Consider having a base class that is inherited by multiple sub-classes.

Is it possible to bind some of its methods to create function that can be called directly and not from the inherited class instance.

The following example should emphasis the case :

class A {
    virtual void method(int a, int b) { ... } 
};

class B : public A {
    virtual void method(int a, int b) { ... }
};
class C : public A {
    virtual void method(int a, int b) { ... }
};


void main () {

    A * a = new B();
    A * aa= new C();

    std::function<void(int,int)> f1 = std::bind(&A::method, &a);
    std::function<void(int,int)> f2 = std::bind(&A::method, &aa);

    f(1,2); 
    f(2,3); 
    ...
}

however, it doesn't compile due to the following error :

No viable conversion from '__bind<void (A::*)(int, int), A **>' to 'std::function<void (int, int)>'

Perhaps anybody can help me fix it ?

Answer 1

You need to use placeholders for your arguments.

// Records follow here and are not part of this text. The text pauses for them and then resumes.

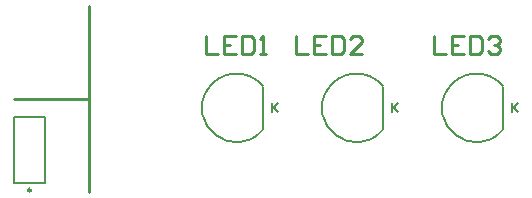
<source format=gto>
G04*
G04 #@! TF.GenerationSoftware,Altium Limited,Altium Designer,22.7.1 (60)*
G04*
G04 Layer_Color=16777215*
%FSLAX44Y44*%
%MOMM*%
G71*
G04*
G04 #@! TF.SameCoordinates,9463790D-2481-4E08-BA15-92DD0F7A3D72*
G04*
G04*
G04 #@! TF.FilePolarity,Positive*
G04*
G01*
G75*
%ADD10C,0.2500*%
%ADD11C,0.2000*%
%ADD12C,0.2540*%
%ADD13C,0.1524*%
D10*
X113010Y3850D02*
G03*
X113010Y3850I-1250J0D01*
G01*
D11*
X466528Y90384D02*
G03*
X512606Y55224I23692J-16724D01*
G01*
X512498Y92225D02*
G03*
X465522Y88859I-22278J-18565D01*
G01*
X410898Y92225D02*
G03*
X363922Y88859I-22278J-18565D01*
G01*
X364928Y90384D02*
G03*
X411006Y55224I23692J-16724D01*
G01*
X263328Y90384D02*
G03*
X309406Y55224I23692J-16724D01*
G01*
X309298Y92225D02*
G03*
X262322Y88859I-22278J-18565D01*
G01*
X98560Y10200D02*
X124960D01*
Y66000D01*
X98560D02*
X124960D01*
X98560Y10200D02*
Y66000D01*
X513080Y55880D02*
Y91440D01*
X411480Y55880D02*
Y91440D01*
X309880Y55880D02*
Y91440D01*
D12*
X99060Y81280D02*
X162560D01*
Y2540D02*
Y160020D01*
X454669Y134618D02*
Y119382D01*
X464826D01*
X480061Y134618D02*
X469904D01*
Y119382D01*
X480061D01*
X469904Y127000D02*
X474982D01*
X485139Y134618D02*
Y119382D01*
X492757D01*
X495296Y121922D01*
Y132078D01*
X492757Y134618D01*
X485139D01*
X500374Y132078D02*
X502913Y134618D01*
X507992D01*
X510531Y132078D01*
Y129539D01*
X507992Y127000D01*
X505453D01*
X507992D01*
X510531Y124461D01*
Y121922D01*
X507992Y119382D01*
X502913D01*
X500374Y121922D01*
X337829Y134618D02*
Y119382D01*
X347986D01*
X363221Y134618D02*
X353064D01*
Y119382D01*
X363221D01*
X353064Y127000D02*
X358143D01*
X368299Y134618D02*
Y119382D01*
X375917D01*
X378456Y121922D01*
Y132078D01*
X375917Y134618D01*
X368299D01*
X393691Y119382D02*
X383534D01*
X393691Y129539D01*
Y132078D01*
X391152Y134618D01*
X386073D01*
X383534Y132078D01*
X261628Y134618D02*
Y119382D01*
X271785D01*
X287020Y134618D02*
X276863D01*
Y119382D01*
X287020D01*
X276863Y127000D02*
X281942D01*
X292098Y134618D02*
Y119382D01*
X299716D01*
X302255Y121922D01*
Y132078D01*
X299716Y134618D01*
X292098D01*
X307333Y119382D02*
X312412D01*
X309873D01*
Y134618D01*
X307333Y132078D01*
D13*
X520700Y77467D02*
Y69850D01*
Y72389D01*
X525778Y77467D01*
X521970Y73659D01*
X525778Y69850D01*
X419100Y77467D02*
Y69850D01*
Y72389D01*
X424178Y77467D01*
X420370Y73659D01*
X424178Y69850D01*
X317500Y77467D02*
Y69850D01*
Y72389D01*
X322578Y77467D01*
X318770Y73659D01*
X322578Y69850D01*
M02*

</source>
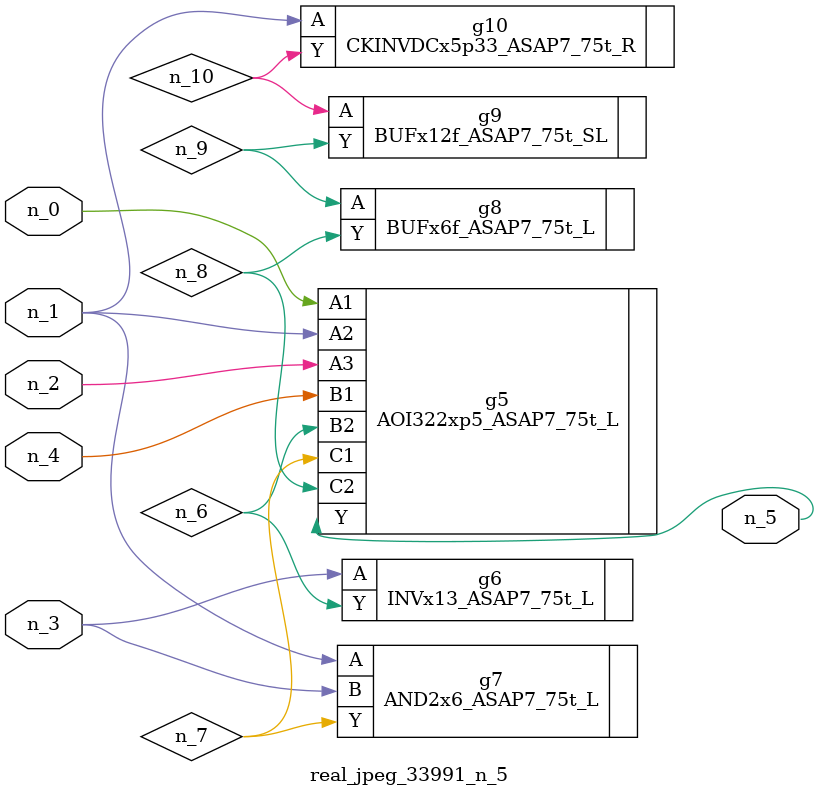
<source format=v>
module real_jpeg_33991_n_5 (n_4, n_0, n_1, n_2, n_3, n_5);

input n_4;
input n_0;
input n_1;
input n_2;
input n_3;

output n_5;

wire n_8;
wire n_6;
wire n_7;
wire n_10;
wire n_9;

AOI322xp5_ASAP7_75t_L g5 ( 
.A1(n_0),
.A2(n_1),
.A3(n_2),
.B1(n_4),
.B2(n_6),
.C1(n_7),
.C2(n_8),
.Y(n_5)
);

AND2x6_ASAP7_75t_L g7 ( 
.A(n_1),
.B(n_3),
.Y(n_7)
);

CKINVDCx5p33_ASAP7_75t_R g10 ( 
.A(n_1),
.Y(n_10)
);

INVx13_ASAP7_75t_L g6 ( 
.A(n_3),
.Y(n_6)
);

BUFx6f_ASAP7_75t_L g8 ( 
.A(n_9),
.Y(n_8)
);

BUFx12f_ASAP7_75t_SL g9 ( 
.A(n_10),
.Y(n_9)
);


endmodule
</source>
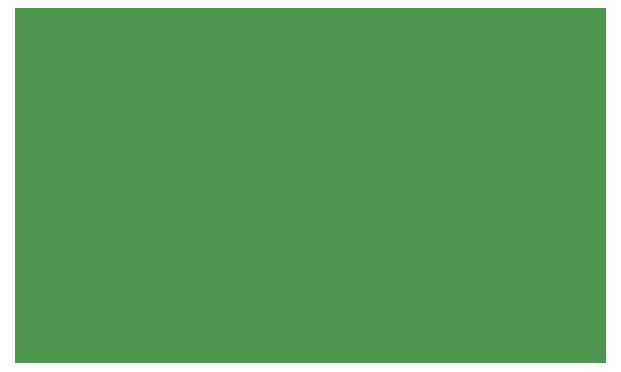
<source format=gbr>
%FSLAX46Y46*%
%MOMM*%
%LPD*%
G01*
%ADD10C,0.050000*%
D10*
%LPD*%
G36*
X0070000000Y0050000000D02*
X0070000000Y0050000000D01*
X0020000000Y0050000000D01*
X0020000000Y0080000000D01*
X0070000000Y0080000000D01*
G37*
M02*

</source>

I would also remove the reference from the second argument as you've a pointer already and passing a reference to a pointer would pass in the address of pointer which is not what you want.

std::function<void(int,int)> f1 = std::bind(&A::method, a, std::placeholders::_1, std::placeholders::_2);

Hope this helps.

Answer 2

There are a few issues with your code.

• You need to make the methods public
• void main() comes from a time of pre-standardization, it's not valid C++ code. You need int main()
• don't use raw pointers that have ownership. use smart pointers.
• don't use std::bind . Use lambdas. They are superior in every way.

---

In order to not overload you with all the changes, lets do this with lambdas and keep the raw pointers:

int main ()
{
    A * a = new B();
    A * aa= new C();

    std::function<void(int,int)> f1 = [=](int p1, int p2) { return a->method(p1, p2); };
    std::function<void(int,int)> f2 = [=](int p1, int p2) { return aa->method(p1, p2); };

    f1(1, 2);
    f2(2, 3);
}

And now a variant with smart pointers. If your f1 and f2 don't live beyond a and aa you can do this:

void test()
{
    std::unique_ptr<A> a = std::make_unique<B>();
    std::unique_ptr<A> aa = std::make_unique<C>();

    std::function<void(int,int)> f1 = [ptr = a.get()](int p1, int p2) { return ptr->method(p1, p2); };
    std::function<void(int,int)> f2 = [ptr = aa.get()](int p1, int p2) { return ptr->method(p1, p2); };

    f1(1, 2);
    f2(2, 3);
}

Else you need to use shared_ptr :

void test_shared()
{
    std::shared_ptr<A> a = std::make_shared<B>();
    std::shared_ptr<A> aa = std::make_shared<C>();

    std::function<void(int,int)> f1 = [=](int p1, int p2) { return a->method(p1, p2); };
    std::function<void(int,int)> f2 = [=](int p1, int p2) { return aa->method(p1, p2); };

    f1(1, 2);
    f2(2, 3);
}

Also if you don't need the type erasure of std::function you should make f1 and f2 lambdas. Eg auto f1 = [=] ...